All over the country, real estate has skyrocketed as more and more millennials pour into a market in which there is roughly the same number of homes. Developers of both residential and commercial properties are seeing their ventures blossom in both housing and rental markets. While some have noted that the spike in value is similar to the pre-crash numbers, lenders have not been anywhere near as cavalier about floating loans to high-risk borrowers. In other words, the real estate boom that we’re seeing right now is likely sustainable. There’s simply more buyers and less inventory, which is driving up prices naturally.
Real Estate Investments and Divorce
In a marriage in which there is no prenuptial agreement, Ohio law determines how assets are divided. The first question to be considered is: What constitutes marital property? Typically, marital property is any property that was acquired during the marriage. This can also include value that has accrued on a parcel of real estate if it was developed during the divorce.
Given that these are often extremely complex situations that require protracted periods of discovery and appraisal, experienced legal counsel is necessary for those who want to protect their assets during the divorce process.
Understanding Equitable Distribution in Ohio
States take two different approaches to dividing property in a divorce. There are equitable distribution states (like Ohio) and community property states.
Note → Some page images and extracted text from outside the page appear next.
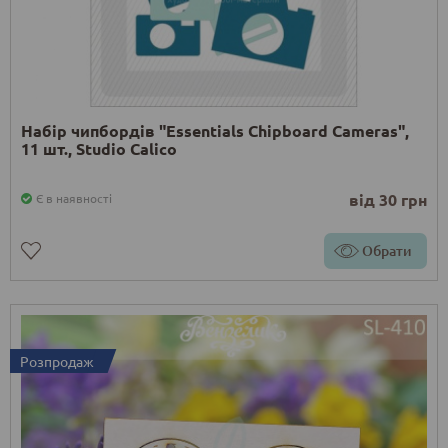
Набір чипбордів "Essentials Chipboard Cameras",
11 шт., Studio Calico
від 30 грн
Є в наявності
Обрати
Розпродаж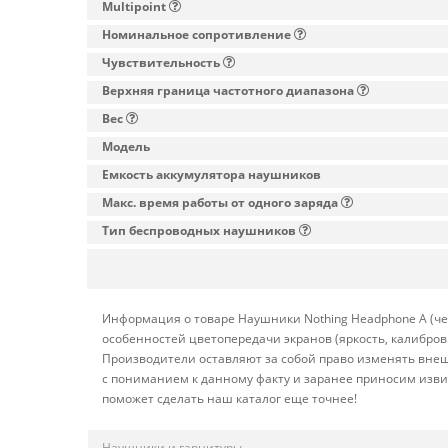
Multipoint
Номинальное сопротивление
Чувствительность
Верхняя граница частотного диапазона
Вес
Модель
Емкость аккумулятора наушников
Макс. время работы от одного заряда
Тип беспроводных наушников
Информация о товаре Наушники Nothing Headphone A (чер
особенностей цветопередачи экранов (яркость, калибро
Производители оставляют за собой право изменять внеш
с пониманием к данному факту и заранее приносим изви
поможет сделать наш каталог еще точнее!
Наушники и гарнитуры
While the court will assume that an equitable distribution is a 50/50 split, there may be a number of reasons why the court will favor one spouse over the other when dividing property.
These reasons can be as varied as spousal misconduct or a severe imbalance in the earning power of one spouse over another. Considerations such as spousal support and child support also play into how property might be distributed.
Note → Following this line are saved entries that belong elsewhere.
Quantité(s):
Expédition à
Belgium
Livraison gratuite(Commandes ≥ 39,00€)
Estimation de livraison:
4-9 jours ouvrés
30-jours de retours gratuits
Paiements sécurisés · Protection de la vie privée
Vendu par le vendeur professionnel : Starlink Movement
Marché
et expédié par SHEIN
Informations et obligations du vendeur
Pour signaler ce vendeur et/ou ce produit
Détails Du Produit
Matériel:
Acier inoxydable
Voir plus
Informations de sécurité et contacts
A skilled upper-class divorce attorney who caters to high-asset clients understand how important your investments are to you. We can help protect your assets in the divorce and negotiate with your spouse to ensure your life’s work is not unfairly plundered.
How Real Estate is Divided in a Divorce
In order to understand how to protect real estate from divorce, you need to first understand how it is divided. The first step in the process is appraising the real estate. Real estate typically lends itself rather well to the appraisal process. The value of the real estate is only considered up to the date of separation. The spouse who has primary control of the real estate would still own their interest and the other spouse would be entitled to either their stake in the venture or the value of the real estate at the time of separation.
In addition, the amount of equity (that is marital property) is considered against the outstanding balance of the loan. In other words, what ends up getting appraised is the equity. So, the equity is what is considered marital property.
There are a couple of different ways of handling this issue. One spouse can buy out the other spouse’s share of the equity or the spouse can forfeit that property entirely as a bargaining chip for some other property. In cases in which a property has “negative equity”, a spouse may also absorb the costs of that property and use that as a bargaining chip in order to secure other properties. Debt accrued during the marriage is also considered “property of the marriage”.
Marital and Non-Marital Equity
As we said before, property acquired before the marriage belongs to you alone while property acquired during the marriage belongs to both you and your spouse and is considered “marital property”. It is this “marital property” that the court has a right to equitably distribute. It stands to reason, then, that there will be situations in which one spouse owned a certain amount of equity before nuptials and that property or properties accrued equity during the marriage.
In this case, the equity that you owned before the marriage is still yours while the equity acquired during the marriage is what can be distributed.
How to Protect Real Estate from Divorce
If a prenuptial agreement is a foregone conclusion, then you need to consider your options carefully. There are a number of ways to hang on to your real estate investments but you will need to be willing to part with at least half of the equity in the form of money.
High-asset divorces are often mediated since divorces that go through the courts are a matter of public record. Having an accurate appraisal of the value of your properties will be the first step and a willingness to take on the negative equity or debt accrued during the marriage can also make a difference.
Additionally, there may be room to bargain with alimony or spousal support payments. You can logistically purchase the equity in your business ventures in this manner and so long as both parties sign off on the agreement, you will be able to protect your real estate investments. You can also accomplish the same thing in a lump sum payment that successfully negotiates your way out of losing control of your property.